Um dos maiores estudiosos a contestar a teoria do poder universal, tanto do imperador quanto da Igreja, foi o dominicano Francisco de Vitoria, discípulo de Erasmo de Roterdã e professor da Universidade de Salamanca. Vitoria acreditava, assim como Dante Alighieri e Tomás de Aquino, que o Estado autônomo origina-se do direito natural do homem e não da ordem divina. Segundo ele apenas a solidariedade social faz do homem um ser forte, portanto, o Estado e o poder público não são invenções humanas, mas sim produtos sugeridos pela natureza em prol da conservação humana, ou seja, o bem comum, a res publica (a coisa pública).
Com base nesta teoria do direito natural do homem, Vitoria, em Relectio de Indis, irá contestar a soberania dos reis católicos e suas práticas de colonização para com os ameríndios. Segundo Vitoria, os índios possuem pleno direito às terras e a se seus bens, pois eles são homens livres dotados de livre-arbítrio e, por isso, não devem ser sujeitos à conversão pela força.

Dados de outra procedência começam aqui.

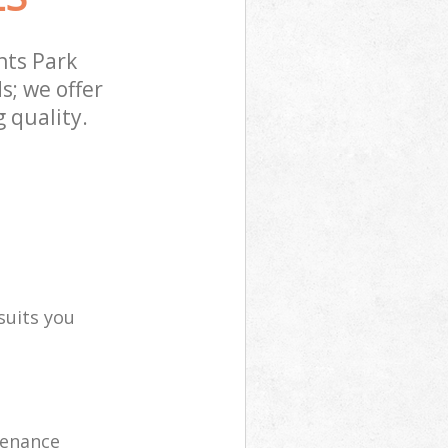
nts Park
s; we offer
 quality.
suits you
tenance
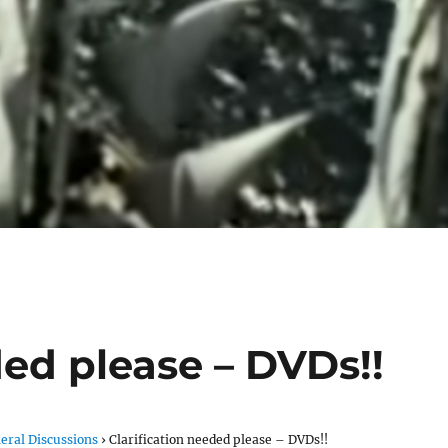
ded please – DVDs!!
eral Discussions
›
Clarification needed please – DVDs!!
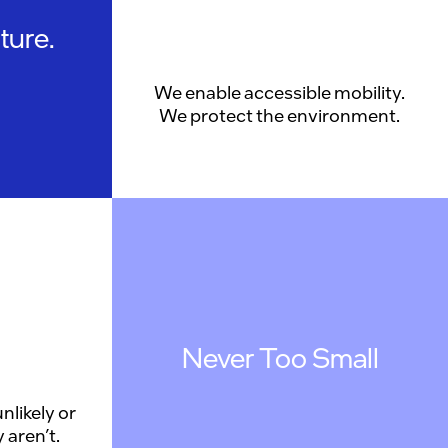
ture.
We enable accessible mobility.
We protect the environment.
Never Too Small
nlikely or
 aren’t.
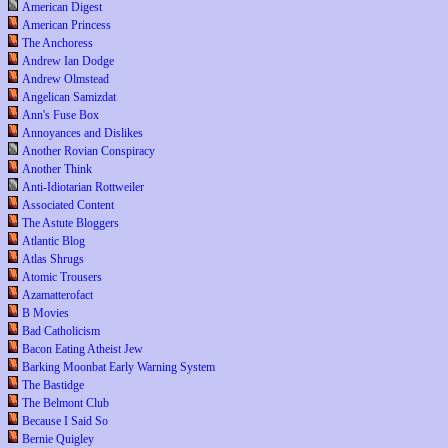
American Digest
American Princess
The Anchoress
Andrew Ian Dodge
Andrew Olmstead
Angelican Samizdat
Ann's Fuse Box
Annoyances and Dislikes
Another Rovian Conspiracy
Another Think
Anti-Idiotarian Rottweiler
Associated Content
The Astute Bloggers
Atlantic Blog
Atlas Shrugs
Atomic Trousers
Azamatterofact
B Movies
Bad Catholicism
Bacon Eating Atheist Jew
Barking Moonbat Early Warning System
The Bastidge
The Belmont Club
Because I Said So
Bernie Quigley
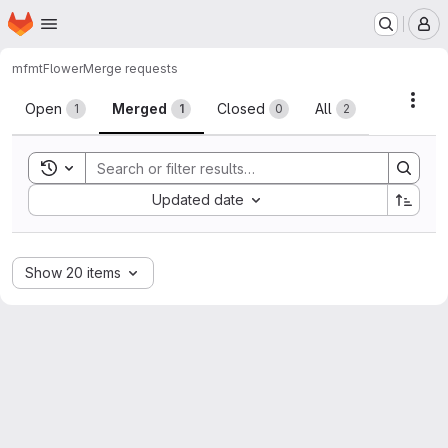
Homepage
Skip to main content
M
mfmt
Flower
Merge requests
Merge requests
Acti
Open
Merged
Closed
All
1
1
0
2
Toggle search history
Sort by:
Updated date
Show 20 items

Todavia, Vitoria admitia a existência de um poder universal da Igreja, no entanto, apenas de cunho religioso. Sua intervenção só deveria ser legítima quando relativa ao governo das almas. E após ser feito a livre conversão, os ameríndios deixariam de ser nação e passariam a serem indivíduos protegidos pela coroa, justificando, assim, a exploração dos bens naturais e as guerras às tribos que insistissem em tornar os conversos à “idolatria”.
De fato, tanto na Roma Antiga como em Florença a República foi excludente. Em prol da ordem e do bem comum, justificava-se a conservação de uma oligarquia a qual se dispunha a privilegiar os cidadãos e, na medida do possível, adotar políticas públicas que apaziguasse as massas. Contudo, neste período, o conceito moderno de cidadania estava se constituindo, pois o fato de a ideia clássica de cidadania ter sido retomada, não significa que a aplicação do mesmo tenha funcionado igual como ocorreu outrora, as circunstâncias eram outras – e também seus resultados. Uma ambiciosa burguesia opunha-se a uma velha nobreza e, gradativamente, ia ganhando força política, exigindo liberdade. Está liberdade não só proporcionará uma evolução no exercício do comércio, como também permitirá o desenvolvimento do indivíduo no seio de sua esfera de atuação, para uns, e no seio de sua esfera de exploração, para outros.